» Aufgaben
**1)** Gib an, in welcher Generation August Huber laut dem Text über das Autohaus Huber den Betrieb führt.
**2)** Zitiere aus dem Text über das Autohaus Huber wörtlich die Stelle, die mit „Ohne Haargel und“ beginnt und bis einschließlich „in sein Büro.“ reicht.

━━━ Ausgangstext ━━━

Ohne Haargel und Schmieserl: Der Huber Gustl und sein Autohaus
Es duftet nach neuen Autos. Nach dem Gummi der Reifen, nach unberührten Wageninnenräumen, nach gesaugten Teppichen, nach Politur. Die Lacke glänzen in sämtlichen Farben, das Sonnenlicht scheint durch die Komplettverglasung, es blitzt und strahlt. Da gibt es eine Sitzgruppe, weißes Leder, dahinter passende Barhocker an einem Tresen. Die Kaffeemaschine blinkt betriebsbereit, ein helles Regal ist Raumteiler und Prospekthalter in einem. Das ist der neue Ausstellungsraum für die Hyundais. Bis vor vier Jahren gab’s im Autohaus Huber ausschließlich Opels, die sich in der Halle daneben präsentieren. Und da kommt auch schon August Huber die Treppe herunter, schüttelt freundlich und locker die Hand, kocht Kaffee und bittet die Treppe hinauf in sein Büro.
„Ich bin schon als Kind Auto gefahren“
Er führt das Autohaus in vierter Generation, er ist August der Dritte, 36 Jahre alt. „In der Schulzeit war August kein einfacher Name – aber jetzt bin ich voll zufrieden damit. Gibt’s denn einen bayerischeren Namen als Huber Gustl?“, fragt er und lacht. Er sitzt im Chefsessel, ringsum Glas, hier überblickt er alles: Die Ausstellungsräume, den gesamten Parkplatz, den Eingangsbereich und die Werkstatt – und wenn er sich umdreht, sieht er sogar seinen Bungalow und das Elternhaus dazu.

━━━ Vorliegende Datensätze ━━━

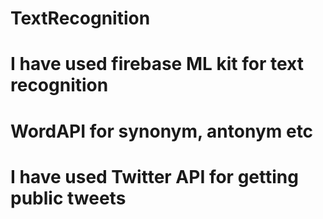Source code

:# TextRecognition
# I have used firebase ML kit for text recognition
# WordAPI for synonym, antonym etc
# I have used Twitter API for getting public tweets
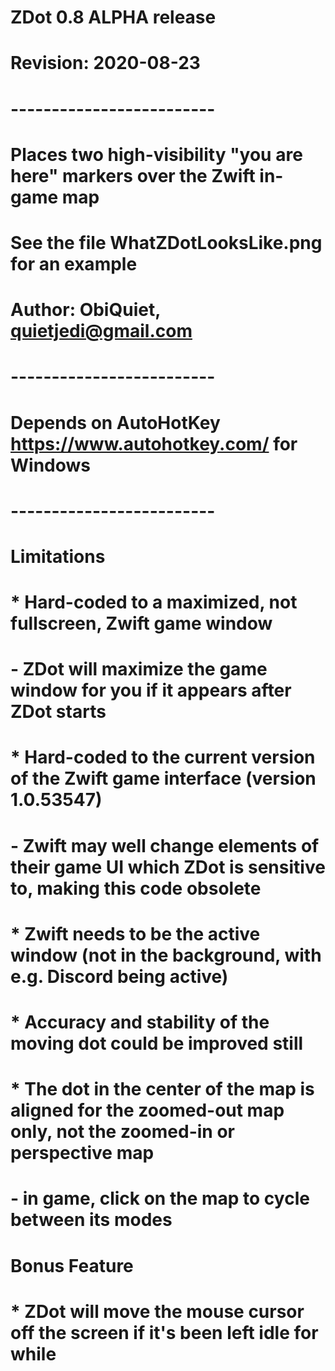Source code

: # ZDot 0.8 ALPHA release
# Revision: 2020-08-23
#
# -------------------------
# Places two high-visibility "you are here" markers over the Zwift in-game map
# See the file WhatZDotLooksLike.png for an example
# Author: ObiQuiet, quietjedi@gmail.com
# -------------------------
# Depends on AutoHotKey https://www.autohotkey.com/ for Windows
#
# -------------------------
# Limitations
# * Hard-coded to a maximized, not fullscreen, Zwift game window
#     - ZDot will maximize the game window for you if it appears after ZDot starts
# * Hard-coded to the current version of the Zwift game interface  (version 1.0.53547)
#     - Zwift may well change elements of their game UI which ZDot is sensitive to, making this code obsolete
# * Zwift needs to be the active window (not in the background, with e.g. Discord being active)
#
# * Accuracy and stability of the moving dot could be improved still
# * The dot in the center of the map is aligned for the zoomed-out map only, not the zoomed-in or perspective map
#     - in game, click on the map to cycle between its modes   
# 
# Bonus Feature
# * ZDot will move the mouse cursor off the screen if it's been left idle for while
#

━━━
━━━ Vorliegende Datensätze ━━━

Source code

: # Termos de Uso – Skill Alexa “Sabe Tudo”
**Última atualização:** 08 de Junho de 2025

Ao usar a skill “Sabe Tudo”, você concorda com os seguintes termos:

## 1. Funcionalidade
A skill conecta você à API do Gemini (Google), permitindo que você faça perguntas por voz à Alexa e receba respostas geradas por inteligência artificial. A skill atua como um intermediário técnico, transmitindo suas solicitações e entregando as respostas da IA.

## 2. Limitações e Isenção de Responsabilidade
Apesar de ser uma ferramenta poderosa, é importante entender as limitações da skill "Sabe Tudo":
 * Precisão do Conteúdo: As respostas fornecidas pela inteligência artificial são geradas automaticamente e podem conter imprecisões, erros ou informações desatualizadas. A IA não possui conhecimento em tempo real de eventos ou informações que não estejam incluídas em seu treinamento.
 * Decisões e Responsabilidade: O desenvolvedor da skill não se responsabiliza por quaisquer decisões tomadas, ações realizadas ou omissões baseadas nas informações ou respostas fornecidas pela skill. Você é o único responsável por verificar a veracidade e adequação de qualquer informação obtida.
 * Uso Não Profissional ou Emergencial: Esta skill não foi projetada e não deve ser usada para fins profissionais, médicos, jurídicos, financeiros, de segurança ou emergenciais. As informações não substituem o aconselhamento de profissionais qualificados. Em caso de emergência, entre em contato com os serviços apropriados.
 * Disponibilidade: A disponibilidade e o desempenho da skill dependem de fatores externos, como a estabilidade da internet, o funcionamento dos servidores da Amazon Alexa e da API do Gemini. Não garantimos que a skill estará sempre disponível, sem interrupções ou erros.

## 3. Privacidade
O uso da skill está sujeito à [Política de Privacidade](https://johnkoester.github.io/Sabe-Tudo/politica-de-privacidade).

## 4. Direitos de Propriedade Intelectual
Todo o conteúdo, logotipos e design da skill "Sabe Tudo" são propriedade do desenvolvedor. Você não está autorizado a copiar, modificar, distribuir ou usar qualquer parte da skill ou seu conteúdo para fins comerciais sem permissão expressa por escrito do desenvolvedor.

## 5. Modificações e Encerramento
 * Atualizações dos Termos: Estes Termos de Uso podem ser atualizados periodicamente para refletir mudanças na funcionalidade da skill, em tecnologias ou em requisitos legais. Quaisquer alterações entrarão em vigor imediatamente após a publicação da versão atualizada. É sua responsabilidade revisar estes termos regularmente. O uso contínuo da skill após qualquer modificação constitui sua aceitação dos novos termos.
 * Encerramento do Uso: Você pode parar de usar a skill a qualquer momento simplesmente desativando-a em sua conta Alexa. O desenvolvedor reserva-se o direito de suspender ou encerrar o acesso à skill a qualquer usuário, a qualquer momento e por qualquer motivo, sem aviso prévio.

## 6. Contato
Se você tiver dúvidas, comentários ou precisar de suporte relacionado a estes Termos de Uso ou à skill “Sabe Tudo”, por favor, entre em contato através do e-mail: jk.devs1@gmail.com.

━━━

» Antworten
**1)** In vierter Generation.

**2)**
Ohne Haargel und Schmieserl: Der Huber Gustl und sein Autohaus
Es duftet nach neuen Autos. Nach dem Gummi der Reifen, nach unberührten Wageninnenräumen, nach gesaugten Teppichen, nach Politur. Die Lacke glänzen in sämtlichen Farben, das Sonnenlicht scheint durch die Komplettverglasung, es blitzt und strahlt. Da gibt es eine Sitzgruppe, weißes Leder, dahinter passende Barhocker an einem Tresen. Die Kaffeemaschine blinkt betriebsbereit, ein helles Regal ist Raumteiler und Prospekthalter in einem. Das ist der neue Ausstellungsraum für die Hyundais. Bis vor vier Jahren gab’s im Autohaus Huber ausschließlich Opels, die sich in der Halle daneben präsentieren. Und da kommt auch schon August Huber die Treppe herunter, schüttelt freundlich und locker die Hand, kocht Kaffee und bittet die Treppe hinauf in sein Büro.